Problem statement:
From the first line of the data below, copy each line up to the one containing "#### Accessing from Other Devices", and include that line too.

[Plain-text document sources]
BEGIN
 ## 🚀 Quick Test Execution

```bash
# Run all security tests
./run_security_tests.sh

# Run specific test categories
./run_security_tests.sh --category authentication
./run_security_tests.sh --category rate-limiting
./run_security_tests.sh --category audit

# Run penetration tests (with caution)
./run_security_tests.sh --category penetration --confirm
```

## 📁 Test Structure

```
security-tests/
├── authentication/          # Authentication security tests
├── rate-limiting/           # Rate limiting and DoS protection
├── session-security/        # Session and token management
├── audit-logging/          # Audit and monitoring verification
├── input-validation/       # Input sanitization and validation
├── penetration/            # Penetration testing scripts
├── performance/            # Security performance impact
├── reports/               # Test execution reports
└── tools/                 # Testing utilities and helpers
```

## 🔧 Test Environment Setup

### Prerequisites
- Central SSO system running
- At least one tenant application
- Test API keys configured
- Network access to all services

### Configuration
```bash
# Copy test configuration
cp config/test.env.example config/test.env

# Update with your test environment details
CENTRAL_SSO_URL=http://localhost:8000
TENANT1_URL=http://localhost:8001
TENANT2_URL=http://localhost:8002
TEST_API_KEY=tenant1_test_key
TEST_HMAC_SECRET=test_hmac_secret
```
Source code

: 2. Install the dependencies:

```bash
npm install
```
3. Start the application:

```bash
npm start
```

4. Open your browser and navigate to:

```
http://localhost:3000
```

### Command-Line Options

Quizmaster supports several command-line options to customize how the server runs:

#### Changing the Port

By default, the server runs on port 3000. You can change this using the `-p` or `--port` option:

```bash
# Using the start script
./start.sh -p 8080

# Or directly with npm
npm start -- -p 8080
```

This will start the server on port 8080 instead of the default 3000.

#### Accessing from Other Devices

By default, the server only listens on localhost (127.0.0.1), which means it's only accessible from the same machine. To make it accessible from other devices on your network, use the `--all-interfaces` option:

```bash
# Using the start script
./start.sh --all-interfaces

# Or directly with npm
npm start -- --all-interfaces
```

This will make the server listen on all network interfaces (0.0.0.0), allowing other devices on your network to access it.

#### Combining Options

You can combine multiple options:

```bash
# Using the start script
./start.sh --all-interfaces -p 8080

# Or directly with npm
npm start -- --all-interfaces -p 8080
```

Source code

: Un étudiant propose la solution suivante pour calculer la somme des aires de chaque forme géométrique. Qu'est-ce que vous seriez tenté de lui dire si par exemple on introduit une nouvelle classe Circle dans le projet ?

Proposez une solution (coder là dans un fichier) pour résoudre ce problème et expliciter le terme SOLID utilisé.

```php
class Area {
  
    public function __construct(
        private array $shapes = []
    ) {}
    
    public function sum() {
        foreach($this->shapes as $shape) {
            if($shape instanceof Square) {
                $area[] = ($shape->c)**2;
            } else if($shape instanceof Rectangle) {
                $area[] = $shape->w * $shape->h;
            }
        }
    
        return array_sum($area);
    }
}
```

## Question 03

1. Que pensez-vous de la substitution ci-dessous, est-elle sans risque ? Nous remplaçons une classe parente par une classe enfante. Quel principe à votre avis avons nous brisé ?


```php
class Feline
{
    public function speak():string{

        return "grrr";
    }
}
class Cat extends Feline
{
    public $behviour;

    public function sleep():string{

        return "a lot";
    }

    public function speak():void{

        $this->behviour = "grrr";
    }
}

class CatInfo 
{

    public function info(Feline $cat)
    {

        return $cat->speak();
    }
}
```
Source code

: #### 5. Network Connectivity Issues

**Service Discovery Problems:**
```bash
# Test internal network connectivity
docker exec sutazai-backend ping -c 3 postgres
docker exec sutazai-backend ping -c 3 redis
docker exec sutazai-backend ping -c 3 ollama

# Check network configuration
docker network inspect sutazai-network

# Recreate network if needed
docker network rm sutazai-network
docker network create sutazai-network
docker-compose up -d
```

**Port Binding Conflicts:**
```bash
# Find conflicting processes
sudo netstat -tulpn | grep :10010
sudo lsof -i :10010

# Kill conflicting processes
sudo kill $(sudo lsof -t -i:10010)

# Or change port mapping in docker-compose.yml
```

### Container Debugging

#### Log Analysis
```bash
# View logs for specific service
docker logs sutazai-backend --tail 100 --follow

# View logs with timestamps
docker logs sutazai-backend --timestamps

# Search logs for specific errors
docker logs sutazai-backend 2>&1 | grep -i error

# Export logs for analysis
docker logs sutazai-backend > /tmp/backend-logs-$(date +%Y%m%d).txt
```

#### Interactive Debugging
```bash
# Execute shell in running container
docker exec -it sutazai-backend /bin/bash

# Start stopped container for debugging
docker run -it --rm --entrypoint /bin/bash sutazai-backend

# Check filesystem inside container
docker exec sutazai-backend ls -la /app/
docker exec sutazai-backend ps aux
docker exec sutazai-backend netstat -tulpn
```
END
Reply:
 ## 🚀 Quick Test Execution

```bash
# Run all security tests
./run_security_tests.sh

# Run specific test categories
./run_security_tests.sh --category authentication
./run_security_tests.sh --category rate-limiting
./run_security_tests.sh --category audit

# Run penetration tests (with caution)
./run_security_tests.sh --category penetration --confirm
```

## 📁 Test Structure

```
security-tests/
├── authentication/          # Authentication security tests
├── rate-limiting/           # Rate limiting and DoS protection
├── session-security/        # Session and token management
├── audit-logging/          # Audit and monitoring verification
├── input-validation/       # Input sanitization and validation
├── penetration/            # Penetration testing scripts
├── performance/            # Security performance impact
├── reports/               # Test execution reports
└── tools/                 # Testing utilities and helpers
```

## 🔧 Test Environment Setup

### Prerequisites
- Central SSO system running
- At least one tenant application
- Test API keys configured
- Network access to all services

### Configuration
```bash
# Copy test configuration
cp config/test.env.example config/test.env

# Update with your test environment details
CENTRAL_SSO_URL=http://localhost:8000
TENANT1_URL=http://localhost:8001
TENANT2_URL=http://localhost:8002
TEST_API_KEY=tenant1_test_key
TEST_HMAC_SECRET=test_hmac_secret
```
Source code

: 2. Install the dependencies:

```bash
npm install
```
3. Start the application:

```bash
npm start
```

4. Open your browser and navigate to:

```
http://localhost:3000
```

### Command-Line Options

Quizmaster supports several command-line options to customize how the server runs:

#### Changing the Port

By default, the server runs on port 3000. You can change this using the `-p` or `--port` option:

```bash
# Using the start script
./start.sh -p 8080

# Or directly with npm
npm start -- -p 8080
```

This will start the server on port 8080 instead of the default 3000.

#### Accessing from Other Devices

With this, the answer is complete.